PROBLEM STATEMENT:
Word for word, repeat the entries, minus the pictures.

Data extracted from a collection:
----------

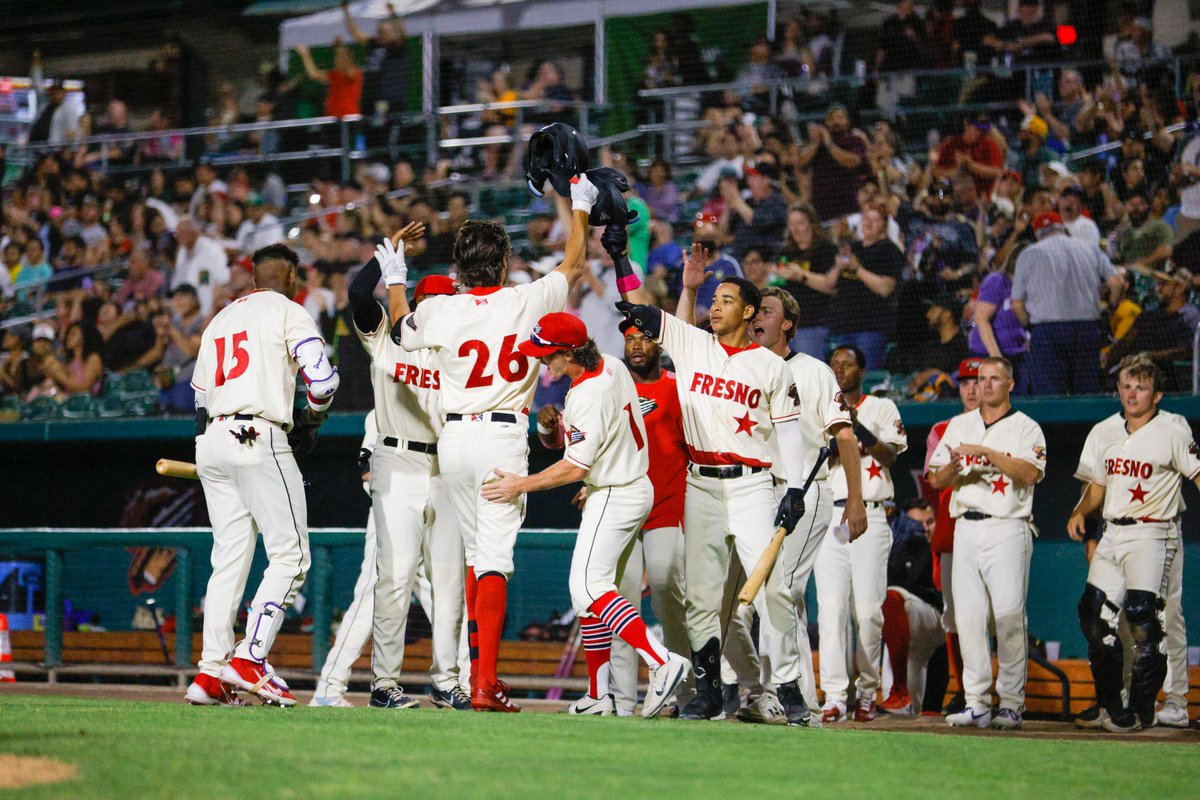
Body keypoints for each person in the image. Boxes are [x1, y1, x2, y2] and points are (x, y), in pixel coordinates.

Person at [390, 172, 595, 712]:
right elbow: (573, 263)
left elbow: (396, 331)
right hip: (502, 436)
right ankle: (483, 684)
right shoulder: (526, 298)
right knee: (494, 562)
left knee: (479, 558)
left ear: (458, 267)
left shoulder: (440, 307)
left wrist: (395, 275)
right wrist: (581, 205)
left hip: (453, 439)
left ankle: (479, 678)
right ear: (503, 263)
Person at [617, 263, 813, 724]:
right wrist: (621, 255)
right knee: (701, 597)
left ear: (749, 311)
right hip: (700, 483)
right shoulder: (692, 343)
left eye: (726, 300)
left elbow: (788, 435)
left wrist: (796, 487)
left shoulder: (770, 365)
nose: (716, 307)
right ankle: (706, 692)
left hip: (752, 485)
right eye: (714, 299)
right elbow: (639, 310)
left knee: (776, 590)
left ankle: (788, 687)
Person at [482, 313, 690, 718]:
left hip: (617, 492)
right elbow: (603, 439)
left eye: (547, 355)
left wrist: (518, 485)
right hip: (623, 483)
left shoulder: (586, 394)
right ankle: (598, 693)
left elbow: (574, 467)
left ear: (568, 352)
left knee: (591, 586)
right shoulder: (611, 365)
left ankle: (662, 661)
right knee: (584, 594)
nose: (542, 362)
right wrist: (565, 439)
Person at [185, 243, 340, 707]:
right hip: (258, 434)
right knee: (291, 555)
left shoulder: (219, 320)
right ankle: (249, 658)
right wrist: (311, 418)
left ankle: (210, 675)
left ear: (253, 278)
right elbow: (324, 381)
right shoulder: (288, 311)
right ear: (291, 277)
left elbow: (199, 401)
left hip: (210, 441)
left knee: (229, 559)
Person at [353, 227, 470, 710]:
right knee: (395, 575)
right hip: (397, 457)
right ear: (418, 302)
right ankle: (384, 684)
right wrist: (385, 262)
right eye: (432, 300)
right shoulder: (388, 338)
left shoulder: (459, 353)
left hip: (445, 467)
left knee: (448, 581)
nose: (439, 308)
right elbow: (359, 294)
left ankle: (446, 681)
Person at [751, 286, 866, 714]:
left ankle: (794, 699)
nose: (756, 316)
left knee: (780, 590)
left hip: (805, 491)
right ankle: (776, 694)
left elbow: (845, 437)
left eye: (766, 310)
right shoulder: (744, 367)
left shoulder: (814, 371)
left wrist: (855, 501)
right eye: (754, 310)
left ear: (787, 324)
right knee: (770, 594)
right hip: (759, 492)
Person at [1068, 355, 1197, 733]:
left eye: (1140, 386)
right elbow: (1096, 487)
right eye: (1126, 385)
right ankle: (1116, 703)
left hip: (1155, 531)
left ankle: (1156, 706)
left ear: (1156, 394)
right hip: (1113, 530)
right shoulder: (1104, 430)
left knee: (1151, 620)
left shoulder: (1173, 428)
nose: (1131, 393)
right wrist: (1081, 514)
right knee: (1094, 614)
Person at [928, 357, 1046, 730]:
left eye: (995, 379)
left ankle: (1011, 702)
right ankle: (977, 702)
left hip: (1008, 525)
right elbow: (936, 479)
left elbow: (1030, 473)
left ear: (1010, 384)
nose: (986, 385)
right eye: (982, 380)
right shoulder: (959, 425)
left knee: (1010, 614)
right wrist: (956, 466)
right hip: (966, 525)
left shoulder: (1026, 428)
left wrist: (989, 454)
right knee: (968, 616)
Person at [604, 320, 692, 716]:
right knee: (623, 606)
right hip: (624, 506)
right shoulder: (613, 387)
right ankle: (624, 702)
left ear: (658, 344)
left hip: (667, 504)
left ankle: (687, 693)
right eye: (629, 339)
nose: (636, 345)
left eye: (643, 338)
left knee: (665, 589)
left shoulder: (678, 387)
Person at [817, 345, 906, 723]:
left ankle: (868, 692)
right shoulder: (821, 408)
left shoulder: (882, 407)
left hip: (870, 514)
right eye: (835, 364)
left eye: (848, 364)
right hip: (830, 516)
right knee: (832, 610)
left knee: (868, 612)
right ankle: (835, 694)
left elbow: (889, 456)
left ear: (862, 370)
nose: (840, 369)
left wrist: (855, 424)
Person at [921, 357, 982, 716]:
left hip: (996, 529)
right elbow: (935, 480)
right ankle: (965, 691)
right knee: (956, 616)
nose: (972, 389)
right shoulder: (943, 429)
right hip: (952, 527)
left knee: (1000, 615)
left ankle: (1003, 695)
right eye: (966, 383)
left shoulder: (1007, 427)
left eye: (978, 381)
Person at [1011, 211, 1122, 395]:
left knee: (1052, 398)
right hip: (1087, 329)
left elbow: (1016, 304)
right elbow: (1116, 283)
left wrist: (1029, 326)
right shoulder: (1089, 248)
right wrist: (1110, 308)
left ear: (1037, 233)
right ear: (1063, 228)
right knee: (1087, 395)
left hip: (1047, 331)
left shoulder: (1030, 253)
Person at [310, 412, 379, 707]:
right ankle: (329, 687)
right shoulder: (382, 412)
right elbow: (367, 470)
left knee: (446, 601)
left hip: (433, 519)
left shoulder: (445, 400)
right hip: (393, 515)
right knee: (368, 599)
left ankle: (463, 683)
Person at [801, 204, 903, 370]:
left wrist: (857, 269)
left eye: (875, 220)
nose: (869, 223)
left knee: (866, 378)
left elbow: (885, 288)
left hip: (870, 328)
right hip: (843, 326)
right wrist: (838, 267)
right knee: (842, 380)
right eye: (866, 219)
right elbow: (829, 284)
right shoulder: (853, 249)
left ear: (884, 225)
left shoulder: (887, 249)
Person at [880, 498, 945, 715]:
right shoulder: (907, 545)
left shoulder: (946, 551)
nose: (924, 529)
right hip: (910, 625)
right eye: (917, 524)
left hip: (937, 624)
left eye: (929, 522)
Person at [795, 105, 867, 222]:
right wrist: (816, 143)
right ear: (826, 123)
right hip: (821, 207)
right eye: (832, 119)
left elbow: (853, 162)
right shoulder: (818, 145)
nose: (836, 121)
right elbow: (801, 163)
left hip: (847, 206)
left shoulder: (855, 141)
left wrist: (829, 143)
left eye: (840, 117)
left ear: (848, 122)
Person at [725, 161, 787, 261]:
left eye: (753, 177)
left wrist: (737, 200)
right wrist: (728, 204)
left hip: (763, 261)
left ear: (766, 180)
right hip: (740, 257)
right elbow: (723, 233)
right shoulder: (748, 202)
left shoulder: (778, 202)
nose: (749, 181)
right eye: (749, 177)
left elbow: (757, 221)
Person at [173, 217, 231, 318]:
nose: (180, 237)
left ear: (195, 232)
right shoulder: (182, 252)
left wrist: (211, 312)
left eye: (184, 232)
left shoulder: (212, 249)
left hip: (207, 310)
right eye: (178, 234)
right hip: (185, 310)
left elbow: (223, 280)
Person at [933, 118, 1004, 200]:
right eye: (977, 129)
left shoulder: (987, 143)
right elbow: (937, 171)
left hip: (982, 196)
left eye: (982, 131)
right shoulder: (951, 143)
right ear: (966, 126)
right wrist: (957, 170)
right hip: (955, 193)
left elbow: (997, 171)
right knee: (940, 186)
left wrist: (971, 165)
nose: (979, 133)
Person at [296, 42, 363, 119]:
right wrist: (305, 55)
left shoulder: (355, 73)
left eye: (340, 57)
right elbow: (313, 74)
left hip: (349, 118)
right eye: (336, 57)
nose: (336, 60)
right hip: (332, 117)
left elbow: (348, 69)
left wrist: (339, 48)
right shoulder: (333, 74)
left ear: (348, 59)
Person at [1059, 184, 1101, 250]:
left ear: (1082, 207)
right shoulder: (1054, 224)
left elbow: (1089, 251)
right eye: (1065, 198)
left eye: (1074, 201)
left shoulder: (1087, 225)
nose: (1068, 204)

----------

RESPONSE TO THE EXERCISE:
Body keypoints for each person in the image. Boxes are [x1, y1, x2, y2] and points are (x, y), in pixel coordinates.

Person at [390, 172, 595, 712]:
right elbow: (573, 263)
left elbow: (396, 331)
right hip: (502, 436)
right ankle: (483, 684)
right shoulder: (526, 298)
right knee: (494, 562)
left knee: (479, 558)
left ear: (458, 267)
left shoulder: (440, 307)
left wrist: (395, 275)
right wrist: (581, 205)
left hip: (453, 439)
left ankle: (479, 678)
right ear: (503, 263)
Person at [617, 263, 813, 724]:
right wrist: (621, 255)
right knee: (701, 597)
left ear: (749, 311)
right hip: (700, 483)
right shoulder: (692, 343)
left eye: (726, 300)
left elbow: (788, 435)
left wrist: (796, 487)
left shoulder: (770, 365)
nose: (716, 307)
right ankle: (706, 692)
left hip: (752, 485)
right eye: (714, 299)
right elbow: (639, 310)
left knee: (776, 590)
left ankle: (788, 687)
Person at [482, 313, 690, 718]:
left hip: (617, 492)
right elbow: (603, 439)
left eye: (547, 355)
left wrist: (518, 485)
right hip: (623, 483)
left shoulder: (586, 394)
right ankle: (598, 693)
left elbow: (574, 467)
left ear: (568, 352)
left knee: (591, 586)
right shoulder: (611, 365)
left ankle: (662, 661)
right knee: (584, 594)
nose: (542, 362)
right wrist: (565, 439)
Person at [185, 243, 340, 707]:
right hip: (258, 434)
right knee: (291, 555)
left shoulder: (219, 320)
right ankle: (249, 658)
right wrist: (311, 418)
left ankle: (210, 675)
left ear: (253, 278)
right elbow: (324, 381)
right shoulder: (288, 311)
right ear: (291, 277)
left elbow: (199, 401)
left hip: (210, 441)
left knee: (229, 559)
Person at [353, 227, 470, 710]:
right knee: (395, 575)
right hip: (397, 457)
right ear: (418, 302)
right ankle: (384, 684)
right wrist: (385, 262)
right eye: (432, 300)
right shoulder: (388, 338)
left shoulder: (459, 353)
left hip: (445, 467)
left knee: (448, 581)
nose: (439, 308)
right elbow: (359, 294)
left ankle: (446, 681)
Person at [751, 286, 866, 714]:
left ankle: (794, 699)
nose: (756, 316)
left knee: (780, 590)
left hip: (805, 491)
right ankle: (776, 694)
left elbow: (845, 437)
left eye: (766, 310)
right shoulder: (744, 367)
left shoulder: (814, 371)
left wrist: (855, 501)
right eye: (754, 310)
left ear: (787, 324)
right knee: (770, 594)
right hip: (759, 492)
Person at [1068, 355, 1197, 733]:
left eye: (1140, 386)
right elbow: (1096, 487)
right eye: (1126, 385)
right ankle: (1116, 703)
left hip: (1155, 531)
left ankle: (1156, 706)
left ear: (1156, 394)
right hip: (1113, 530)
right shoulder: (1104, 430)
left knee: (1151, 620)
left shoulder: (1173, 428)
nose: (1131, 393)
right wrist: (1081, 514)
right knee: (1094, 614)
Person at [928, 357, 1046, 730]:
left eye: (995, 379)
left ankle: (1011, 702)
right ankle: (977, 702)
left hip: (1008, 525)
right elbow: (936, 479)
left elbow: (1030, 473)
left ear: (1010, 384)
nose: (986, 385)
right eye: (982, 380)
right shoulder: (959, 425)
left knee: (1010, 614)
right wrist: (956, 466)
right hip: (966, 525)
left shoulder: (1026, 428)
left wrist: (989, 454)
right knee: (968, 616)
Person at [604, 320, 692, 716]:
right knee: (623, 606)
right hip: (624, 506)
right shoulder: (613, 387)
right ankle: (624, 702)
left ear: (658, 344)
left hip: (667, 504)
left ankle: (687, 693)
right eye: (629, 339)
nose: (636, 345)
left eye: (643, 338)
left knee: (665, 589)
left shoulder: (678, 387)
Person at [817, 345, 906, 723]:
left ankle: (868, 692)
right shoulder: (821, 408)
left shoulder: (882, 407)
left hip: (870, 514)
right eye: (835, 364)
left eye: (848, 364)
right hip: (830, 516)
right knee: (832, 610)
left knee: (868, 612)
right ankle: (835, 694)
left elbow: (889, 456)
left ear: (862, 370)
nose: (840, 369)
left wrist: (855, 424)
Person at [921, 357, 982, 716]:
left hip: (996, 529)
right elbow: (935, 480)
right ankle: (965, 691)
right knee: (956, 616)
nose: (972, 389)
right shoulder: (943, 429)
right hip: (952, 527)
left knee: (1000, 615)
left ankle: (1003, 695)
right eye: (966, 383)
left shoulder: (1007, 427)
left eye: (978, 381)
Person at [1011, 211, 1122, 395]:
left knee: (1052, 398)
right hip: (1087, 329)
left elbow: (1016, 304)
right elbow: (1116, 283)
left wrist: (1029, 326)
right shoulder: (1089, 248)
right wrist: (1110, 308)
left ear: (1037, 233)
right ear: (1063, 228)
right knee: (1087, 395)
left hip: (1047, 331)
left shoulder: (1030, 253)
Person at [310, 412, 379, 707]:
right ankle: (329, 687)
right shoulder: (382, 412)
right elbow: (367, 470)
left knee: (446, 601)
left hip: (433, 519)
left shoulder: (445, 400)
right hip: (393, 515)
right knee: (368, 599)
left ankle: (463, 683)
Person at [801, 204, 903, 370]:
left wrist: (857, 269)
left eye: (875, 220)
nose: (869, 223)
left knee: (866, 378)
left elbow: (885, 288)
left hip: (870, 328)
right hip: (843, 326)
right wrist: (838, 267)
right knee: (842, 380)
right eye: (866, 219)
right elbow: (829, 284)
right shoulder: (853, 249)
left ear: (884, 225)
left shoulder: (887, 249)
Person at [880, 498, 945, 715]:
right shoulder: (907, 545)
left shoulder: (946, 551)
nose: (924, 529)
right hip: (910, 625)
right eye: (917, 524)
left hip: (937, 624)
left eye: (929, 522)
Person at [795, 105, 867, 222]:
right wrist: (816, 143)
right ear: (826, 123)
right hip: (821, 207)
right eye: (832, 119)
left elbow: (853, 162)
right shoulder: (818, 145)
nose: (836, 121)
right elbow: (801, 163)
left hip: (847, 206)
left shoulder: (855, 141)
left wrist: (829, 143)
left eye: (840, 117)
left ear: (848, 122)
Person at [725, 161, 787, 261]:
left eye: (753, 177)
left wrist: (737, 200)
right wrist: (728, 204)
left hip: (763, 261)
left ear: (766, 180)
right hip: (740, 257)
right elbow: (723, 233)
right shoulder: (748, 202)
left shoulder: (778, 202)
nose: (749, 181)
right eye: (749, 177)
left elbow: (757, 221)
Person at [173, 217, 231, 318]:
nose: (180, 237)
left ear: (195, 232)
right shoulder: (182, 252)
left wrist: (211, 312)
left eye: (184, 232)
left shoulder: (212, 249)
left hip: (207, 310)
right eye: (178, 234)
right hip: (185, 310)
left elbow: (223, 280)
Person at [933, 118, 1004, 200]:
right eye: (977, 129)
left shoulder: (987, 143)
right elbow: (937, 171)
left hip: (982, 196)
left eye: (982, 131)
right shoulder: (951, 143)
right ear: (966, 126)
right wrist: (957, 170)
right hip: (955, 193)
left elbow: (997, 171)
right knee: (940, 186)
left wrist: (971, 165)
nose: (979, 133)
Person at [296, 42, 363, 119]:
right wrist: (305, 55)
left shoulder: (355, 73)
left eye: (340, 57)
right elbow: (313, 74)
left hip: (349, 118)
right eye: (336, 57)
nose: (336, 60)
right hip: (332, 117)
left elbow: (348, 69)
left wrist: (339, 48)
right shoulder: (333, 74)
left ear: (348, 59)
Person at [1059, 184, 1101, 250]:
left ear: (1082, 207)
right shoulder: (1054, 224)
left elbow: (1089, 251)
right eye: (1065, 198)
left eye: (1074, 201)
left shoulder: (1087, 225)
nose: (1068, 204)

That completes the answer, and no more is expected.